Comme elle le conclut, sa sociopathie «me rappelle que Donald n'est pas du tout le problème». Ce qui fait de son livre un objet différent des quatorze autres brûlots sur les insondables pathologies de Donald Trump, c'est qu'il s'agit de la première analyse de ces personnes qui «font l'ombre».

Mary Trump est, entre autres choses, une autrice efficace et talentueuse, et c'est à la fois un témoin visuel et la victime d'une famille qui a magnifié un homme médiocre et malfaisant aux dépens de la justice, de l'équité et de la vérité. Ce n'est pas à son oncle Donald qu'elle en veut vraiment, lui a toujours été fidèle à son personnage; c'est pourquoi la poignée de nouveaux détails sur ses échecs commerciaux et sa méchanceté n'est jamais vraiment le sujet.
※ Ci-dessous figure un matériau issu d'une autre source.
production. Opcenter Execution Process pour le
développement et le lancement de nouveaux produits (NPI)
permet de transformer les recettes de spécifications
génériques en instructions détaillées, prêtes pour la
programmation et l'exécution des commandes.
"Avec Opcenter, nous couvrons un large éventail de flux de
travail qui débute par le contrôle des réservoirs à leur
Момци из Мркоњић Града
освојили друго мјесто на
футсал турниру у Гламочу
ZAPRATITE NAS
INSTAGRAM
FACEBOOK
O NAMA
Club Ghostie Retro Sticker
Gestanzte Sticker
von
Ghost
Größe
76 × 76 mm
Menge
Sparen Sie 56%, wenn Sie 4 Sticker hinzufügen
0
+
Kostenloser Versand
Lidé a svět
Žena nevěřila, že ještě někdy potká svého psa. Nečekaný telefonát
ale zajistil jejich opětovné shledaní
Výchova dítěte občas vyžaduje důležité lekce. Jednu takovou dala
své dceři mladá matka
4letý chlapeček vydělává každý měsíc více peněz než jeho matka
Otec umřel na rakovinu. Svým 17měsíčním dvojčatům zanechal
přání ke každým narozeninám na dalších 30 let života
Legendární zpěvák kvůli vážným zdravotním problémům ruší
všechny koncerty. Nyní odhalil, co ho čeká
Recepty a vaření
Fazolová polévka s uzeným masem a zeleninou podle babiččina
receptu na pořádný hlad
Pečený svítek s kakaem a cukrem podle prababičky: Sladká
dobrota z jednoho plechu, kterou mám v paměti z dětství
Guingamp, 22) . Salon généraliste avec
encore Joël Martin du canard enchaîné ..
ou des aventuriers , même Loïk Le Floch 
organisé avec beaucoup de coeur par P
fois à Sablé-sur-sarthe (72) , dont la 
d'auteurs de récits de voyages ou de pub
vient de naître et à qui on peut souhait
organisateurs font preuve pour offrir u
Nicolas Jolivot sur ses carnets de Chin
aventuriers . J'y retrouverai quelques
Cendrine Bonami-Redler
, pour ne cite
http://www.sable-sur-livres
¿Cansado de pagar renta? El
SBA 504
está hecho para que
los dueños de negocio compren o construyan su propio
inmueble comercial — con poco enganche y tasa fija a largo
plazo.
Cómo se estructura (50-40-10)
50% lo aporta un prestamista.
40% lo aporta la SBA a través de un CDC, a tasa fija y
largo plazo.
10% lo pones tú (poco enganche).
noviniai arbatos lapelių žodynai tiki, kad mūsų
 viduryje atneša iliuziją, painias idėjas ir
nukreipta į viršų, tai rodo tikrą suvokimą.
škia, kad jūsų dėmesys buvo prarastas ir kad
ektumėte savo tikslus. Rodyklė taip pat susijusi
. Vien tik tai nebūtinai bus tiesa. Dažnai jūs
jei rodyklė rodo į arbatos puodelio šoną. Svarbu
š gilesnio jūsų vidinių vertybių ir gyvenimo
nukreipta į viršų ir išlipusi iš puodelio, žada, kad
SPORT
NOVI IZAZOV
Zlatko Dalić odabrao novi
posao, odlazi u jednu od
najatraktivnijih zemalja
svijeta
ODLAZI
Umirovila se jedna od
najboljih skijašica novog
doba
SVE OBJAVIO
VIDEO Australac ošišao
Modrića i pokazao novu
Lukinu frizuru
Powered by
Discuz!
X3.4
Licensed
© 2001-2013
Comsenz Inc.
Ce livre-là, on l'a déjà lu.

L'angle de ce livre est rendu possible précisément parce que Mary Trump a été l'un des premiers enfants à être exclus du testament, bannie de la famille et à s'être vu refuser le soutien et l'amour auxquels elle avait droit, tout cela à cause de ce qui était perçu comme les échecs de son père.

C'est cela –le fait qu'elle ait été expulsée plutôt qu'obligée à se mettre en retrait– qui lui permet de voir clairement les raisons de l'immobilisme de tous les autres. Et ce qu'elle révèle est une mise en accusation dévastatrice de l'ensemble des pseudo-adultes qui continuent de graviter autour de Donald Trump, qui se sont unis pour faire défaut à l'Amérique et laisser des populations vulnérables se débrouiller toutes seules, et qui continuent à mentir ou transformer la vérité pour apaiser son ego.

Si ces gens agissent ainsi, c'est parce qu'ils ne peuvent admettre que la récompense n'arrivera jamais, mais aussi pour s'épargner la honte d'être obligés de s'avouer qu'ils se sont lourdement trompés et que c'est une catastrophe.